The album’s heaviest weight, though, falls on Sampa the Great and Ghetts, two guests who arrived loaded and left the deepest marks. Sampa kicks off “Self Love” calling herself “a fucking renegade” and a “degenerate,” then follows it with an admission that she’s been parading as a healer while nursing her own scars. The beat staggers beneath double bass and heavy percussion, and Sampa barks over it with a Zambian toughness that the album’s softer songs don’t prepare you for. “Whose healing the healer?” she asks in the second verse, and the question hangs. Ghetts closes the album with “I Owe,” which begins with a child’s prayer, and then plunges into one of the most tangled spiritual confessions East London grime has ever produced. He prays for money, then catches himself and insists he should be thanking God for health instead. He mentions his aunt’s chemotherapy in the bluntest possible terms: “Why can she go in the microwave?” He cried today, he tells us, and keeps going. He wonders aloud, “Is this a bar from Ghetts or a verse from the Apostle Paul?” The brass swells behind him and SheZar & The Soul Sirens sing the album out with “I owe it all to you.”
────────
* Job A
Answer these from the album review, one line each:
(i) Which song does Sampa the Great kick off?
(ii) What does "I Owe" begin with?
(iii) Who sings the album out, and with what line?
* Job B
According to the album review, why is Sampa's delivery on "Self Love" surprising? Explain in one to three sentences.

* Provided records
────────
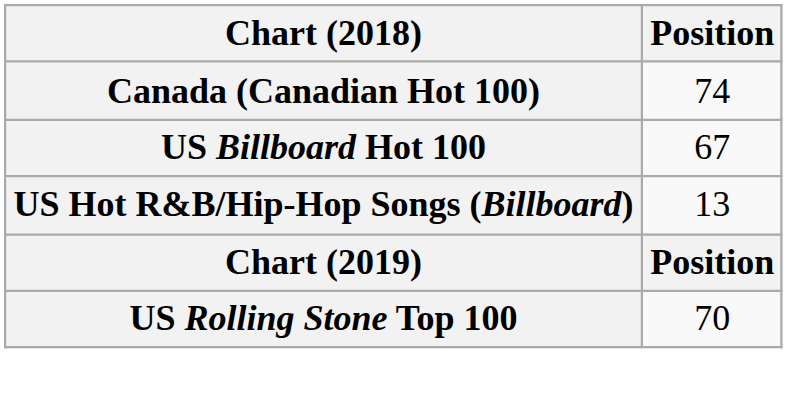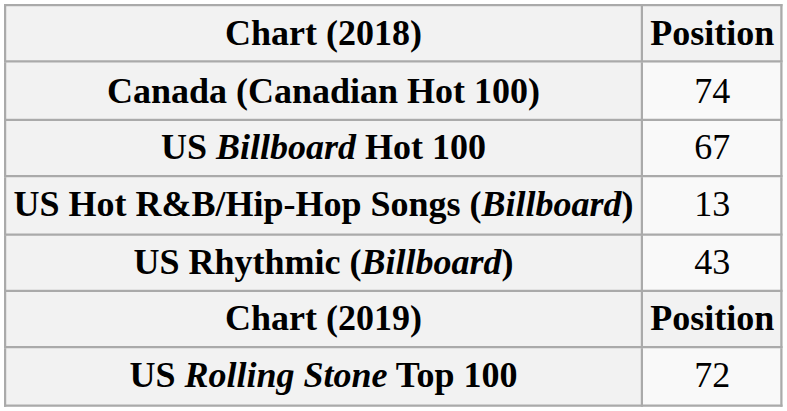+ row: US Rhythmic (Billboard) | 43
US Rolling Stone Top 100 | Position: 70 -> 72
────────
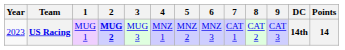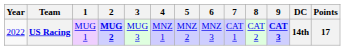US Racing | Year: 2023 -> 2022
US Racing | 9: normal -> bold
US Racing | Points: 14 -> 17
────────
* Complete answer A
(i) "Self Love"
(ii) A child's prayer
(iii) SheZar & The Soul Sirens, with "I owe it all to you."

* Complete answer B
Sampa barks over the staggering beat with a Zambian toughness. The album's softer songs don't prepare the listener for that.